▸ **ABOUT THIS EXERCISE**: Search the records for the word "Đảng" and copy each line in which it appears.
--- SUPPLIED DATA ---
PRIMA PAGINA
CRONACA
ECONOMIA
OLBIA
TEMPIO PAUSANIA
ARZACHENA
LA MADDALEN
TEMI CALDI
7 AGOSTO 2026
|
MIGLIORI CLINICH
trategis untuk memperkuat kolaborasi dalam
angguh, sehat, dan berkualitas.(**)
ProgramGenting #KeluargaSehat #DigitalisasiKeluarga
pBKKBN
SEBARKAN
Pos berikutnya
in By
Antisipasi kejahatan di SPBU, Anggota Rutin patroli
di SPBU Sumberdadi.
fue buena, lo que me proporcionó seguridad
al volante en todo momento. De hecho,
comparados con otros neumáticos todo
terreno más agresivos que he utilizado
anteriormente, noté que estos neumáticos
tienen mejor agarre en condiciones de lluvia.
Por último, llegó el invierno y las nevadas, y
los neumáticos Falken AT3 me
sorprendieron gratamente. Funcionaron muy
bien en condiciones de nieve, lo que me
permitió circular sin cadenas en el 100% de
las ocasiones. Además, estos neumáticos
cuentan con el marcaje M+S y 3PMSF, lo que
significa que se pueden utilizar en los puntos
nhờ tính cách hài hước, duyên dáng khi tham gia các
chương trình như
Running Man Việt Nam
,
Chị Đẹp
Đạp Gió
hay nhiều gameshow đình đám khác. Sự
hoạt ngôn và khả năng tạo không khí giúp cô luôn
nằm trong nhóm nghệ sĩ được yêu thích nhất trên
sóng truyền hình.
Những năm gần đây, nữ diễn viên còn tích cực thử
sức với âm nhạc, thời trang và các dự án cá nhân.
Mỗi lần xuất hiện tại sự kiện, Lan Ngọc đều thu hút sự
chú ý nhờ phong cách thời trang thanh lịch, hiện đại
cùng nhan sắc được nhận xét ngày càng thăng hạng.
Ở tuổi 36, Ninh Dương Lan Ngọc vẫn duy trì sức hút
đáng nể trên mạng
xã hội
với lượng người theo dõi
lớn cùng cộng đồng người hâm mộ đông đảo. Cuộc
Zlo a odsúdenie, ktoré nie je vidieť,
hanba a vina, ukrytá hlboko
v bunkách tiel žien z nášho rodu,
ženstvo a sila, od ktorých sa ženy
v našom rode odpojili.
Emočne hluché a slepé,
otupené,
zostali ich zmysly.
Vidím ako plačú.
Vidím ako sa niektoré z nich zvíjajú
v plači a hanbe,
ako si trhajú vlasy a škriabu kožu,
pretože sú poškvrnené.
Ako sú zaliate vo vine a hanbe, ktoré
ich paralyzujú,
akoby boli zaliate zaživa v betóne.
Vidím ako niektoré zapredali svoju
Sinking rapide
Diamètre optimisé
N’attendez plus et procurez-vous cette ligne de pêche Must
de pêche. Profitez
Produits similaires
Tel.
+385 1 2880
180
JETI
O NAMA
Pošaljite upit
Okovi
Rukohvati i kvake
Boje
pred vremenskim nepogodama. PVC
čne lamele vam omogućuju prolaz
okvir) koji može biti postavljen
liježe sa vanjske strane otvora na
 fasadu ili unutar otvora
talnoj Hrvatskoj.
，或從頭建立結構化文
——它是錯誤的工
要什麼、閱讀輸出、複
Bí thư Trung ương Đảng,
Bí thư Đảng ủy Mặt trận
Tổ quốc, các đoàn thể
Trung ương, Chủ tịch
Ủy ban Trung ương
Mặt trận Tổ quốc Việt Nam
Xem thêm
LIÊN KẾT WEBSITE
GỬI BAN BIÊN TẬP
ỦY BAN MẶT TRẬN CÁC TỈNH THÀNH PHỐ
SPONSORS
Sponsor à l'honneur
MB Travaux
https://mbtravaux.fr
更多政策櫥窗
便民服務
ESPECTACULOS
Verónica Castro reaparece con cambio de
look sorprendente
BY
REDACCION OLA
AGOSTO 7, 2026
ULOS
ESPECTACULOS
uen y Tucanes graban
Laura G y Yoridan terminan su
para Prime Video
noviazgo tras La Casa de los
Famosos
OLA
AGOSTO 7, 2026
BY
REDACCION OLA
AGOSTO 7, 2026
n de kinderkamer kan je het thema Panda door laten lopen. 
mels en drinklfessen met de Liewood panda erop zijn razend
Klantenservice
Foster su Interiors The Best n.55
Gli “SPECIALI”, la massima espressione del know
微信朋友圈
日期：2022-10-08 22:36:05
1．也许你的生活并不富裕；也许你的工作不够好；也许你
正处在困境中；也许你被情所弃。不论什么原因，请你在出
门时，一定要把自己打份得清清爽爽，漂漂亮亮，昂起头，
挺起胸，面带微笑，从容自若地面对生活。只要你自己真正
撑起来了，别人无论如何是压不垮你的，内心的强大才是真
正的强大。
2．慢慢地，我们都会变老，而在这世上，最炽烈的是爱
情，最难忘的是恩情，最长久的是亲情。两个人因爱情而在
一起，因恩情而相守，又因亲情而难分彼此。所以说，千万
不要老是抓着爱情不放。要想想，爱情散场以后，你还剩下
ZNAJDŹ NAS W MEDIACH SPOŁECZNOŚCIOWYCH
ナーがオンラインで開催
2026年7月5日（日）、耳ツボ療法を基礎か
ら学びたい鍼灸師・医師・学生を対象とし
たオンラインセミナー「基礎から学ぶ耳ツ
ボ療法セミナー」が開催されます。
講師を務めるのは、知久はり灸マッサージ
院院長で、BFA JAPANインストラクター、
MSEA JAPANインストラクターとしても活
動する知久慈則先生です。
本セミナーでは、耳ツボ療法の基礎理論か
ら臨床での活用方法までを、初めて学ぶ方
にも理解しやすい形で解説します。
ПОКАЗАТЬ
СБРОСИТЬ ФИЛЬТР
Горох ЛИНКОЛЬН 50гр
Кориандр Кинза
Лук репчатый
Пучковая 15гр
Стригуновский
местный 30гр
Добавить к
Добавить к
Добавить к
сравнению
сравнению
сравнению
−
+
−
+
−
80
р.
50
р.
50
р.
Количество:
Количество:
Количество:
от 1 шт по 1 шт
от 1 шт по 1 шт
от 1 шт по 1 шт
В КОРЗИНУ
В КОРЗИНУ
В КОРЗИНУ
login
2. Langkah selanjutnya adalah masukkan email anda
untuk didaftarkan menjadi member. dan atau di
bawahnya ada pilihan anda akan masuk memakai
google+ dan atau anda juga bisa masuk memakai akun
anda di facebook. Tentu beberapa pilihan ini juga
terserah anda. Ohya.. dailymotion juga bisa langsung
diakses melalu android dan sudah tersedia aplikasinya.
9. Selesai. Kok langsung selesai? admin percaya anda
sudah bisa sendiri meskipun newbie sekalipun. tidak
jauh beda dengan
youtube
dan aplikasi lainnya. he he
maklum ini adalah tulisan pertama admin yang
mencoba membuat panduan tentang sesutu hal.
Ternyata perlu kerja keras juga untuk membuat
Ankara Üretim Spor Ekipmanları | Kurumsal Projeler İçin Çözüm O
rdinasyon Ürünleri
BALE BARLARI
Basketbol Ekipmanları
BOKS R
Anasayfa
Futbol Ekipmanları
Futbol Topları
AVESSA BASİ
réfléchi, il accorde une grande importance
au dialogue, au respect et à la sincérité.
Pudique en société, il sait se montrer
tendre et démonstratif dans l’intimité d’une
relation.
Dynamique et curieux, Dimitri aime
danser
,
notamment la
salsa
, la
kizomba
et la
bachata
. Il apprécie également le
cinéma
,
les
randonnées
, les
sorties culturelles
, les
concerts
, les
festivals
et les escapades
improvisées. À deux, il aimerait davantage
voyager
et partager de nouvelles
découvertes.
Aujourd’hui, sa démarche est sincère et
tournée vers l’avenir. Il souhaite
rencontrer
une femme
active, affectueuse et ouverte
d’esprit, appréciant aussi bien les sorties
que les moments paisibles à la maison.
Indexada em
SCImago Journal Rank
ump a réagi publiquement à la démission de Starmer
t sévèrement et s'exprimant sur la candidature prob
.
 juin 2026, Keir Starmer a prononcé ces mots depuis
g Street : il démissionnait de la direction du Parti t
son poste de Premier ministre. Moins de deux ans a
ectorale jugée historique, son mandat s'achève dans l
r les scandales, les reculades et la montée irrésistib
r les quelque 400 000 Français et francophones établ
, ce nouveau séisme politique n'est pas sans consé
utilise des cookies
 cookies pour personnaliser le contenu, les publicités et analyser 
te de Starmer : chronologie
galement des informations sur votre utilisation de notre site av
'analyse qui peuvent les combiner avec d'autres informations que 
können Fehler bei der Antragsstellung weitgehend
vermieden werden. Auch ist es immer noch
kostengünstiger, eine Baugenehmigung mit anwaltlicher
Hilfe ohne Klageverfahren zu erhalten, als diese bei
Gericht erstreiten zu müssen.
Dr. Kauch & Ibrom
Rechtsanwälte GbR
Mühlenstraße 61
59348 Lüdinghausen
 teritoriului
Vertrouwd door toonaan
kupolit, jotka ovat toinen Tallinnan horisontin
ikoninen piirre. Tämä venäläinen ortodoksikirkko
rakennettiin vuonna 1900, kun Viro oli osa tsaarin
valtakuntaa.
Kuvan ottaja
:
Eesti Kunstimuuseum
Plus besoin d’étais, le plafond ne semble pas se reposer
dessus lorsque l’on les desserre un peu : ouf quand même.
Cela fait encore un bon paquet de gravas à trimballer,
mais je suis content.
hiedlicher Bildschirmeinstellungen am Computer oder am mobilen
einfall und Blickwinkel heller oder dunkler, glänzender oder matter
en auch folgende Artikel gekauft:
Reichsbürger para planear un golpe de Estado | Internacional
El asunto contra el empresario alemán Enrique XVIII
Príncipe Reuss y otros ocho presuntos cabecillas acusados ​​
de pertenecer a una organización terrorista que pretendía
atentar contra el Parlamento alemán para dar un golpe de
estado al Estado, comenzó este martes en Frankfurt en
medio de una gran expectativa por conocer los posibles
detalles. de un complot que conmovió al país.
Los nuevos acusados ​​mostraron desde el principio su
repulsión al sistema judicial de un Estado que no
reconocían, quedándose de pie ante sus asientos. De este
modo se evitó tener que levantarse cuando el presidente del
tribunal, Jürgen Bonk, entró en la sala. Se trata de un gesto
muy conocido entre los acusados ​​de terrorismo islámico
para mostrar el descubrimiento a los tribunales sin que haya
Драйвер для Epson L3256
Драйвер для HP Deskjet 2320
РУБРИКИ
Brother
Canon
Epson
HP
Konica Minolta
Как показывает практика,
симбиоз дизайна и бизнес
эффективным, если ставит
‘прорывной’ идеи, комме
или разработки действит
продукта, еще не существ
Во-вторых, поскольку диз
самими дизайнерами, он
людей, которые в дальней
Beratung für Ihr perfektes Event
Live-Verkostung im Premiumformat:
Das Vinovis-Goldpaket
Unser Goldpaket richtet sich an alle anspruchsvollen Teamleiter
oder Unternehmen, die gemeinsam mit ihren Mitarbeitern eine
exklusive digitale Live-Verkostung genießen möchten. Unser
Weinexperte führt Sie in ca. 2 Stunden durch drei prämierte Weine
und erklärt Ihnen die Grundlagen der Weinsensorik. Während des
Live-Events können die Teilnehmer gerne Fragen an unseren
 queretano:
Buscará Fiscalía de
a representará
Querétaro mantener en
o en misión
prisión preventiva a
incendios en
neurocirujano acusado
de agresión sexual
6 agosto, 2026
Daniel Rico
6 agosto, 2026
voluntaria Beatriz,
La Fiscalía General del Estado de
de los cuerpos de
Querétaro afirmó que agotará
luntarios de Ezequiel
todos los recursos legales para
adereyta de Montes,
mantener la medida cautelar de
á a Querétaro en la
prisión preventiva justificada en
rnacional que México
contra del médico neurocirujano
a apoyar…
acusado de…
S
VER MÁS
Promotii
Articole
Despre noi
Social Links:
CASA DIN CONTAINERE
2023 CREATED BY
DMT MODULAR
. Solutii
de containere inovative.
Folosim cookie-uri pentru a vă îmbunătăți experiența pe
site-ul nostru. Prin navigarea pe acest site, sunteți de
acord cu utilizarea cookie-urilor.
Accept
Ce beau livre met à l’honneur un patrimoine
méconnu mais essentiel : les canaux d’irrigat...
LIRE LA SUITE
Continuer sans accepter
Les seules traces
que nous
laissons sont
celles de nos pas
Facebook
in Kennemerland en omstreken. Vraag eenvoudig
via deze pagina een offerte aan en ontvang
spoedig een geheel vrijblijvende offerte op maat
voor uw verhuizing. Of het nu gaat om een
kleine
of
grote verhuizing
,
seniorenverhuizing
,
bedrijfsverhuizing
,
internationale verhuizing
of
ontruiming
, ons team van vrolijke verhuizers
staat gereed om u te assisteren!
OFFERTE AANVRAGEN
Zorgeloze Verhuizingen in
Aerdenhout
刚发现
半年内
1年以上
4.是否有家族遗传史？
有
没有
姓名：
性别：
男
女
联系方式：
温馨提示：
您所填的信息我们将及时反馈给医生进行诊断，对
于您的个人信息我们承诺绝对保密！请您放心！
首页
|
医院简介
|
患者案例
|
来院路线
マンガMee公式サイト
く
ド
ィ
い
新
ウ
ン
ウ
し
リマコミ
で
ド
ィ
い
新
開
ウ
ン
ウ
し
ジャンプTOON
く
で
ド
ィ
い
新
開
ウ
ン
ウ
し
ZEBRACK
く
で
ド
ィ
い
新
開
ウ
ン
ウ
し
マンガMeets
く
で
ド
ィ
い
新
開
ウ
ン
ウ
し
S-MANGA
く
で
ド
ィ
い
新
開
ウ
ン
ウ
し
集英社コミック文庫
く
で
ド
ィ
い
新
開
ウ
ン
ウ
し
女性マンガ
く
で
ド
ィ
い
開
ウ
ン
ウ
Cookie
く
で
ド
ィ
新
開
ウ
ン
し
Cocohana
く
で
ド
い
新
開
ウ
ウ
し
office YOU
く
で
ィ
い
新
---
▸ **ANSWER BOX**:
Bí thư Trung ương Đảng,
Bí thư Đảng ủy Mặt trận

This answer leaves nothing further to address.